Preventing Mother-to-Child Transmission

Ten percent of all new HIV infections in Africa occur through mother-to-child transmission, with nearly 600,000 infants becoming infected per year.  In Africa today, for every ten children born to HIV-positive mothers, two become infected during delivery and one becomes infected through breastfeeding.

 

Developing methods to reduce mother-to-child transmission of HIV that are feasible in Africa is a high priority.  For the past three years, multiple studies have been initiated to find proven interventions that could be workable in poor countries.  In February 1998, data from the first of these studies were released from Thailand, which demostrated that a short course of AZT (Zidovidene) could reduce mother-to-infant HIV transmission by nearly 40% in non-breastfeeding infants.  Even more recently, on July 14, 1999, the National Institutes of Health announced a joint Uganda-US study breakthrough identifying a low cost drug, nevirapine (NVP) that can reduce mother-to-child transmission of HIV at birth by an additional 50% as compared to the short course of AZT regimen.  These drug regimens are far simpler and less expensive than the antiretroviral regimens used in the United States, and potentially just as effective.  These new interventions will give pregnant women an incentive to seek HIV testing and counseling, and if infected, to receive treatment where it is available.

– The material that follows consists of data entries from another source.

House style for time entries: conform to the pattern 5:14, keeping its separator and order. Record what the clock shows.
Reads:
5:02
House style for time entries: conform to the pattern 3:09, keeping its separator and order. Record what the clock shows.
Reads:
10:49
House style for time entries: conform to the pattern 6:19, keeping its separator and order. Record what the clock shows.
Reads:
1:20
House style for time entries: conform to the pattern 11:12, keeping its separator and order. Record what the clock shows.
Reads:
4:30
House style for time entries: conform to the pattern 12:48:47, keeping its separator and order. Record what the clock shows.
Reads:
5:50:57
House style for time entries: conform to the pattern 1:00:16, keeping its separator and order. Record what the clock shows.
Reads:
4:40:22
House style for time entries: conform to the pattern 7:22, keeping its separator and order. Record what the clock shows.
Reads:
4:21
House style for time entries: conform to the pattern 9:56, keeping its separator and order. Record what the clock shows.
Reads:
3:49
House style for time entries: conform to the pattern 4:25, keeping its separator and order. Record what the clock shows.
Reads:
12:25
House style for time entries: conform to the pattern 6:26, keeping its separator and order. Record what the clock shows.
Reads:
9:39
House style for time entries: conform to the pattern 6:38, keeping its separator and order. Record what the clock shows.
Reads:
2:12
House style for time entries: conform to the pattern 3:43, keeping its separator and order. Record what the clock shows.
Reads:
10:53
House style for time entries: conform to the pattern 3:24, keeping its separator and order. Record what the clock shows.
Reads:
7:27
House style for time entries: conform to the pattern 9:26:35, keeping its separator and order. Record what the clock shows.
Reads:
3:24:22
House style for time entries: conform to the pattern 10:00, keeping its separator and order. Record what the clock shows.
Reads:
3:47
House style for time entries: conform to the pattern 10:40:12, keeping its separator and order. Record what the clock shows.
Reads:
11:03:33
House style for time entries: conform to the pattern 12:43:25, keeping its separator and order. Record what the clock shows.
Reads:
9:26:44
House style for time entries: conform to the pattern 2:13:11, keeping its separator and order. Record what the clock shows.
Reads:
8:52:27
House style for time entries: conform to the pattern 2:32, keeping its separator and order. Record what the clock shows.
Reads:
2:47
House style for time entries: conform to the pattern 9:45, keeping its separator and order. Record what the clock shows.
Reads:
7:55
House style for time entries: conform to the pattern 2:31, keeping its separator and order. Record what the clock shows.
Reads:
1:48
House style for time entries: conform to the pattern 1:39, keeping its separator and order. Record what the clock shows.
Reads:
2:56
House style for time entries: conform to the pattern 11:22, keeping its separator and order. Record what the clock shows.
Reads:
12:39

These new developments are extremely encouraging and provide hope for being able to save the lives of hundreds of thousands of babies a year – most of whom will live in sub-Saharan Africa.  However, a host of additional issues need to be explored and addressed before this knowledge can be effectively translated into productive action.  For example, to receive maximum benefit from AZT and perhaps NVP, mothers should not breastfeed.  In many areas of sub-Saharan Africa, infant formula is unaffordable and lack of clean water often makes it unworkable.  In some cases, babies are as likely to die from diarrhea resulting from incorrect use of formula as they are from AIDS.

The lack of health care infrastructure is also a serious issue.  At least 95% of pregnant women do not know they are HIV-positive and currently lack access to the testing and counseling services needed to find out.  In many areas, most women deliver their children with the assistance of midwives in their homes, or in makeshift clinics currently unequipped for complex interventions. In the poorest parts of Africa, nearly 80% of women lack access to any kind of health care at all.

Further, the stigma of AIDS is often so great that fear of discrimination, violence and abandonment dramatically restrict the ability of women to make safe choices.  In cultures where breastfeeding is the norm, women who choose not to breastfeed are assumed to be HIV-positive, often with dire consequences.  Recently, an HIV-positive woman in South Africa went public with her status and was stoned to death by her neighbors.  Countless other women and children have been left destitute after their husbands discovered, or decided, they were HIV-positive.These technical and ethical challenges deserve our immediate and urgent attention, so that the promise of these exciting new technologies can become a reality for as many women and children as possible.

Ultimately, it is important to remember that children and families caught in the crossfire of this epidemic do not segment their lives into pieces that follow programmatic or budgetary line items. Therefore, the more holistic and integrated the approach to this complex problem – the more effective the result.